To be done.
Please format the material from its first line up to and including the line containing "locality: The Ryukyu" as a JSON list of strings, one string per line, leaving out any blank lines.
*-*-*
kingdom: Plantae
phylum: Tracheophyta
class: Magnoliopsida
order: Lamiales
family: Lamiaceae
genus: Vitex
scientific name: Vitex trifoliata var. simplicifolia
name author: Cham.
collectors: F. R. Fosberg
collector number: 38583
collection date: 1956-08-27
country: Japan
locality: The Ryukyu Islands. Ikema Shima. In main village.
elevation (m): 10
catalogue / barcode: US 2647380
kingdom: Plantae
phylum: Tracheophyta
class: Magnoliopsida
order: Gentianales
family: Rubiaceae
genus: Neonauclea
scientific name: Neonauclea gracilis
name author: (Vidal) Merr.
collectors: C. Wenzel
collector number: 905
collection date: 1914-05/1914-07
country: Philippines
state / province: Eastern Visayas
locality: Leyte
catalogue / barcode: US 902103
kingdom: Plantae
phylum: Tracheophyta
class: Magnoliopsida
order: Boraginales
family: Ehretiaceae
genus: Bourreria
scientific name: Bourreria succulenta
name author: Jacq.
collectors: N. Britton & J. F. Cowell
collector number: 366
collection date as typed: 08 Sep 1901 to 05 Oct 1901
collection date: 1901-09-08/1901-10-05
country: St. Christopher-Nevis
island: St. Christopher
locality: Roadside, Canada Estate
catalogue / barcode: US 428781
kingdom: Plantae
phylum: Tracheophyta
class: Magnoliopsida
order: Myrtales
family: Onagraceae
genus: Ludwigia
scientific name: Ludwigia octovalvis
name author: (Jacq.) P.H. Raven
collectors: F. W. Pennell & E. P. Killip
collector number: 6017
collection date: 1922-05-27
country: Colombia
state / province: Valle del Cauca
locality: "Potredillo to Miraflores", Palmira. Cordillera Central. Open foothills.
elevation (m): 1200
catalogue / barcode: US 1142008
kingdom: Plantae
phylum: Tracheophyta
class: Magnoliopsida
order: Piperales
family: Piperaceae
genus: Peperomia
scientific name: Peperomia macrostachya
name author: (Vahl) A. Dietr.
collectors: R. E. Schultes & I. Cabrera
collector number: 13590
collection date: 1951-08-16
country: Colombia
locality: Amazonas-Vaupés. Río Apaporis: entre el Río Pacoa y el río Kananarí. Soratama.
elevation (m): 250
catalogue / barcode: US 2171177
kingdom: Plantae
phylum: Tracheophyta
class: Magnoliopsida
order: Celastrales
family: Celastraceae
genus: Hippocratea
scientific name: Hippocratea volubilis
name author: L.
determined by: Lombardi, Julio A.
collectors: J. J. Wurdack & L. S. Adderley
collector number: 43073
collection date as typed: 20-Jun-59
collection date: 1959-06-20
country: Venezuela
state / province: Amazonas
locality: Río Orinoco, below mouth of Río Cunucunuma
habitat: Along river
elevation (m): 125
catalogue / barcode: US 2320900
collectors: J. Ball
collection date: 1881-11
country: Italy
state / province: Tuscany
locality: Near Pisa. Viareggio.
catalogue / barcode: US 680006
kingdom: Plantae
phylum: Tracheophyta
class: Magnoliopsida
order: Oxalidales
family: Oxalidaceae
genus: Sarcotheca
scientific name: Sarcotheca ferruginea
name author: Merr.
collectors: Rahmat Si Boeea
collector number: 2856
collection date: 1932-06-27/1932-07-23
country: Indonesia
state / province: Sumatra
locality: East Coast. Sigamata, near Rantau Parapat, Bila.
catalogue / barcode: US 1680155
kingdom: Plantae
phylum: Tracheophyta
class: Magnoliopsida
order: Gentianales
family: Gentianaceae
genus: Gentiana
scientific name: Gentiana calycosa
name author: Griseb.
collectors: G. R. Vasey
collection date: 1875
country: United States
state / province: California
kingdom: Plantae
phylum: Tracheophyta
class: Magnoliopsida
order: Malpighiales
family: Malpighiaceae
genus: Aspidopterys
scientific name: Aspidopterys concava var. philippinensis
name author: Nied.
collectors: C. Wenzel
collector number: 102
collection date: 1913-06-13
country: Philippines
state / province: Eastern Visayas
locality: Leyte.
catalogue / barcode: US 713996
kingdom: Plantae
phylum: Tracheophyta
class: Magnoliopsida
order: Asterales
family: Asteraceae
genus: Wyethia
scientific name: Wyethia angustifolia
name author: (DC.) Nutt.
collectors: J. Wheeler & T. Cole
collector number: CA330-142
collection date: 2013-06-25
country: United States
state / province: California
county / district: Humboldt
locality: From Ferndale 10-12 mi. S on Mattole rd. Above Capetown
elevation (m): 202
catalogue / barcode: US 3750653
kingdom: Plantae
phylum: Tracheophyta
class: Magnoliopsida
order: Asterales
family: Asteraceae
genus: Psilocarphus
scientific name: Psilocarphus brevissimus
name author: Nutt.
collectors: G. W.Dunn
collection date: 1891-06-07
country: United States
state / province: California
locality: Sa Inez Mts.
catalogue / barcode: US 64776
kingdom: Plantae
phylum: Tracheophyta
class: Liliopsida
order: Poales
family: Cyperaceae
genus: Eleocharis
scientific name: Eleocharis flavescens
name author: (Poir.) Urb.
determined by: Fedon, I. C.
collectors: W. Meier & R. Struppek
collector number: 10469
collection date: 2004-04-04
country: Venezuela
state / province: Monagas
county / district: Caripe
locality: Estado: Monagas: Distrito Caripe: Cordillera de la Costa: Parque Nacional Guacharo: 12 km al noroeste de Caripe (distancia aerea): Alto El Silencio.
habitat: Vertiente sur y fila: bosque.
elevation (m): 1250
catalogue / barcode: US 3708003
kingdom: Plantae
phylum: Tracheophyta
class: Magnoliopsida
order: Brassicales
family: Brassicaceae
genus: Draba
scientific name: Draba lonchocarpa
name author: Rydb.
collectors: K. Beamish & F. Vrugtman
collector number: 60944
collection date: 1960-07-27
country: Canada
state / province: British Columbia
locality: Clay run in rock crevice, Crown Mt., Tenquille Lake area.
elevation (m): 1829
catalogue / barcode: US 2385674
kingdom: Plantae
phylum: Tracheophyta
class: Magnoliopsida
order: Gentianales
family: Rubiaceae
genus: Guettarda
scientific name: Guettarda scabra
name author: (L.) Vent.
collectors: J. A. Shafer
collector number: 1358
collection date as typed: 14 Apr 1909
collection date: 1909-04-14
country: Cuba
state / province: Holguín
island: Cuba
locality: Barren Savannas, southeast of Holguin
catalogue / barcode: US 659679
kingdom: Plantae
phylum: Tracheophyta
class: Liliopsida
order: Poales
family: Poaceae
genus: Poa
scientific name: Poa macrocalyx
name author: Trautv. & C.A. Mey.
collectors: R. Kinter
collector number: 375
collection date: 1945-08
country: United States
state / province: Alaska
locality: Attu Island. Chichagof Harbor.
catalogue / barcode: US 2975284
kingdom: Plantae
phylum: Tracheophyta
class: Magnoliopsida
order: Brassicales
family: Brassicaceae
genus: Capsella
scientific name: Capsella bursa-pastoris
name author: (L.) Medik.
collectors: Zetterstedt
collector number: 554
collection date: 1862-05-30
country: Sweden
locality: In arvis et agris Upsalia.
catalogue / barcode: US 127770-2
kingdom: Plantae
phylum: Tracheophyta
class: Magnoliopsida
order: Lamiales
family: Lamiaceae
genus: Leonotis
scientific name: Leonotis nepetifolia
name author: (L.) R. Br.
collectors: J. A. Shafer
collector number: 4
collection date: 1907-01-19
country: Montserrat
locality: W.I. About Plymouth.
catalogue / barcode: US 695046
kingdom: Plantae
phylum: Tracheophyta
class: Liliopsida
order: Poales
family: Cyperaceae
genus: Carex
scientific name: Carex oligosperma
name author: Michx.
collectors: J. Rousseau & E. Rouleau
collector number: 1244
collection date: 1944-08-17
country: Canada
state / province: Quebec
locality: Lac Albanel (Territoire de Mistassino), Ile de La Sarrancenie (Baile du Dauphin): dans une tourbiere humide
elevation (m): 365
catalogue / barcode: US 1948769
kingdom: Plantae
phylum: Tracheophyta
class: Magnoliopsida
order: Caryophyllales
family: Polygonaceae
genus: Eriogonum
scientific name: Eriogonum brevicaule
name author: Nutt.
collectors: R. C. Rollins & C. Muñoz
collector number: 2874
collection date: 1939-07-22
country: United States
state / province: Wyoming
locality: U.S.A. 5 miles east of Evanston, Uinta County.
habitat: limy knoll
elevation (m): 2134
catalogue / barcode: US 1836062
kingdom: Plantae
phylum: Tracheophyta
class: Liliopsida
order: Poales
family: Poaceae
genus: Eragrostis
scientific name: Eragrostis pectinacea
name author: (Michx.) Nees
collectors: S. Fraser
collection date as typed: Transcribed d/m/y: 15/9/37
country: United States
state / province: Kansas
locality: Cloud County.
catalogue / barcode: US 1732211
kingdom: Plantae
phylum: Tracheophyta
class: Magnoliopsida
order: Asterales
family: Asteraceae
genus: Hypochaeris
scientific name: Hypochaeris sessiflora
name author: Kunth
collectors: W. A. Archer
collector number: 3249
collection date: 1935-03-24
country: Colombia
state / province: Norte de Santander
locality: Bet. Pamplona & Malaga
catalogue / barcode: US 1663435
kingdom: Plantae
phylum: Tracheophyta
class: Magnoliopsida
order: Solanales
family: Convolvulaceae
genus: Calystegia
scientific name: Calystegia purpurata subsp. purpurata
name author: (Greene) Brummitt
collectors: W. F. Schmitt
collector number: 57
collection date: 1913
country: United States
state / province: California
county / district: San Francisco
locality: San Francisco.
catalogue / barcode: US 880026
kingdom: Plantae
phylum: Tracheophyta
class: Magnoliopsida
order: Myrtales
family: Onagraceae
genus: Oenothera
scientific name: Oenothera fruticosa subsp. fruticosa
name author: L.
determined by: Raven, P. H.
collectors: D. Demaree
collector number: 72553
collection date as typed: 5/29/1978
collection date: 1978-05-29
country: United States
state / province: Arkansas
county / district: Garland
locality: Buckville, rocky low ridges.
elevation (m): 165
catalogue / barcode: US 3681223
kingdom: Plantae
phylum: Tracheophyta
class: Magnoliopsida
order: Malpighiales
*-*-*
Response to this task.
[
  "kingdom: Plantae",
  "phylum: Tracheophyta",
  "class: Magnoliopsida",
  "order: Lamiales",
  "family: Lamiaceae",
  "genus: Vitex",
  "scientific name: Vitex trifoliata var. simplicifolia",
  "name author: Cham.",
  "collectors: F. R. Fosberg",
  "collector number: 38583",
  "collection date: 1956-08-27",
  "country: Japan",
  "locality: The Ryukyu Islands. Ikema Shima. In main village."
]